Ninth Circuit Finds Infringement Not Willful, Refuses Award of Profits
August 24, 2010
Michael Atkins

HydraMedia Corp. appealed the Central District of California’s finding that Hydra Media Group Inc.’s trademark infringement was not willful.

On Aug. 12, the Ninth Circuit affirmed.

The way the Ninth Circuit tells the story, it’s pretty clear-cut.

“Defendant initially adopted the contested mark, HYDRAMEDIA, before it knew that Plaintiff even existed. When Defendant discovered Plaintiff’s use of a similar mark, it relied on in-house counsel’s opinion that there was little likelihood of confusion based on the companies’ distinct services. Defendant enjoyed a strong reputation and there was no evidence that it sought to mislead consumers or usurp any goodwill associated with Plaintiff’s mark. Under such circumstances, Defendant’s infringement was not willful.”

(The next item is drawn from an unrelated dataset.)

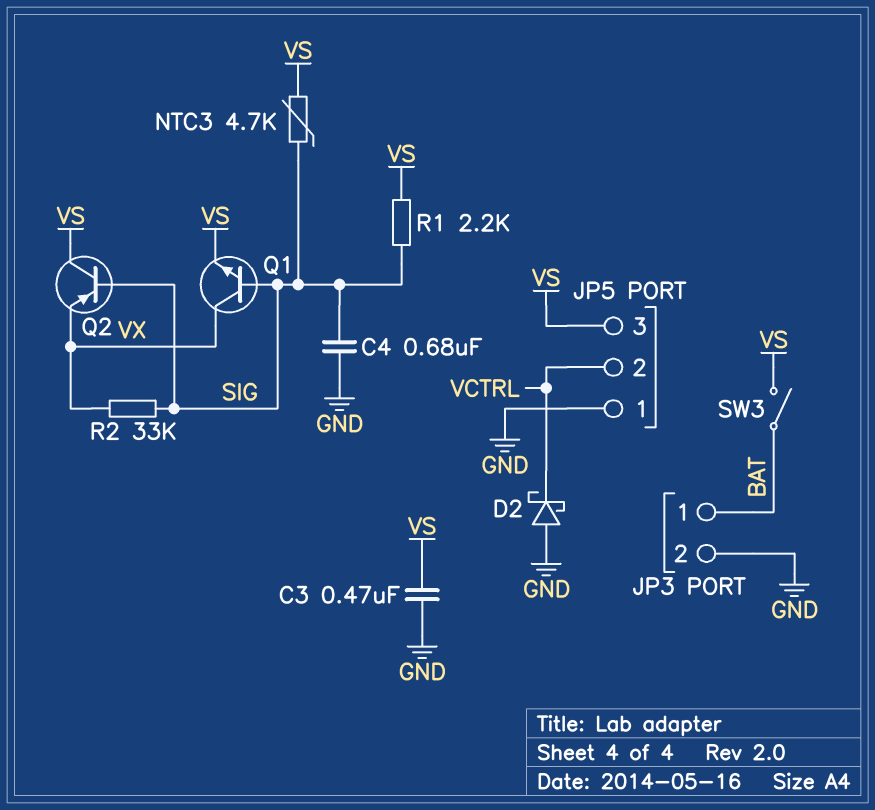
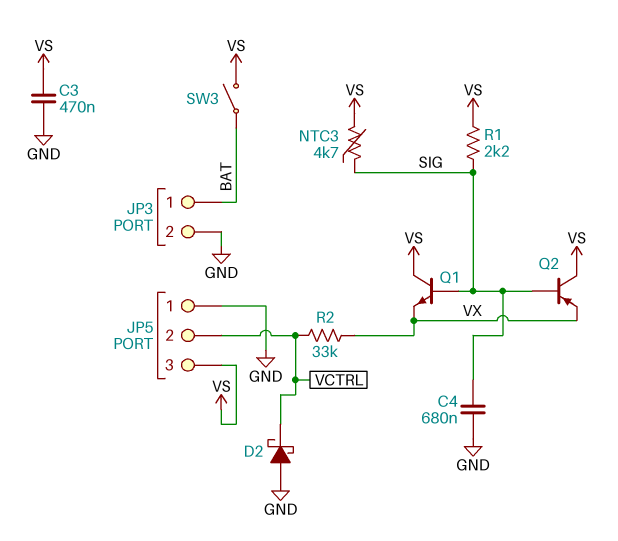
Q1: NPN (B SIG, C VX, E VS) -> NPN (B SIG, C VS, E VX)
R2: 33k (SIG, VX) -> 33k (VCTRL, VX)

The Ninth Circuit also affirmed the district court’s refusal to award an accounting of defendant’s profits, which also makes sense given its finding that the infringement was not willful.

“Our decisions regarding an award of profits emphasize the importance of willfulness in the analysis. ‘Indeed, this court has cautioned that an accounting is proper only where the defendant is attempting to gain the value of an established name of another.’ Defendant was not trading off Plaintiff’s name. Defendant’s infringement was not willful. The district court did not abuse its discretion by denying Plaintiff’s motion for an award of profits.”

The case cite is HydraMedia Corp. v. Hydra Media Group Inc., 2010 WL 3190611, Nos. 09-55237, 09-56047, and 09-56050 (9th Cir. Aug. 12, 2010).